Give an example of a function which is continuos but not differentiable at at a point.

Solution:

Consider a function, $f(x)= \begin{cases}x, & x>0 \\ -x, & x \leq 0\end{cases}$

This mod function is continuous at $x=0$ but not differentiable at $x=0$.

Continuity at $x=0$, we have:

$(\mathrm{LHL}$ at $x=0)$

$\lim _{x \rightarrow 0^{-}} f(x)$

$=\lim _{h \rightarrow 0} f(0-h)$

$=\lim _{h \rightarrow 0}-(0-h)$

$=0$

(RHL at x = 0)

$\lim _{x \rightarrow 0^{+}} f(x)$

$=\lim _{h \rightarrow 0} f(0+h)$

$=\lim _{h \rightarrow 0}(0+h)$

$=0$

and $f(0)=0$

Thus, $\lim _{x \rightarrow 0^{-}} f(x)=\lim _{x \rightarrow 0^{+}} f(x)=f(0)$.
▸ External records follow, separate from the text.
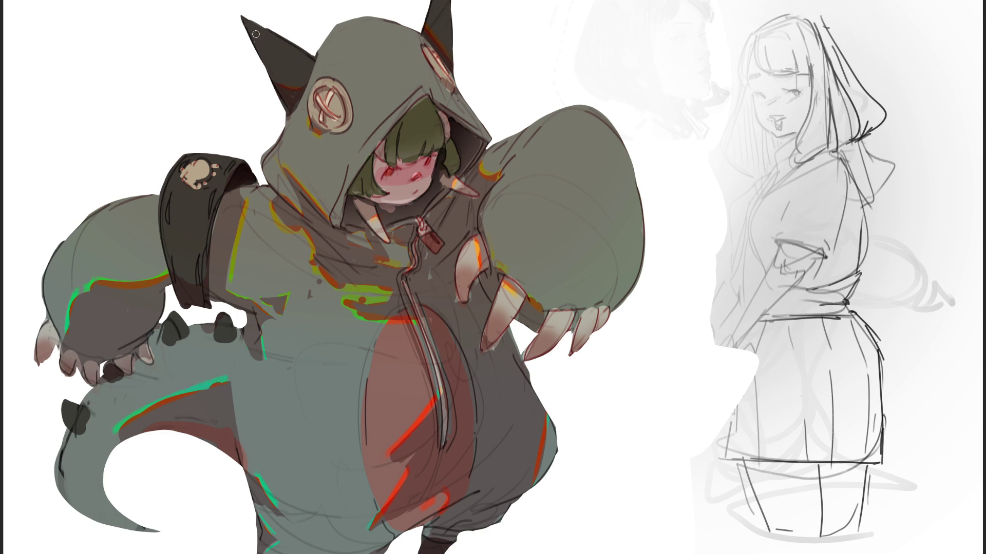
mouse_move(313, 52)
left_mouse_down()
mouse_move(276, 21)
mouse_move(245, 16)
left_mouse_up()
left_click_drag(312, 53, 241, 12)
Hence, $f(x)$ is continuous at $x=0$.

Now, we will check the differentiability at x=0, we have:

(LHD at x = 0)

$\lim _{x \rightarrow 0^{-}} \frac{f(x)-f(0)}{x-0}$

$=\lim _{h \rightarrow 0} \frac{f(0-h)-f(0)}{0-h-0}$

$=\lim _{h \rightarrow 0} \frac{-(0-h)-0}{-h}$

$=-1$

(RHD at x = 0)

$\lim _{x \rightarrow 0^{+}} \frac{f(x)-f(0)}{x-0}$

$=\lim _{h \rightarrow 0} \frac{f(0+h)-f(0)}{0+h-0}$

$=\lim _{h \rightarrow 0} \frac{0+h-0}{h}$

$=1$

Thus, $\lim _{x \rightarrow 0^{-}} f(x) \neq \lim _{x \rightarrow 0^{+}} f(x)$

Hence $f(x)$ is not differentiable at $x=0$.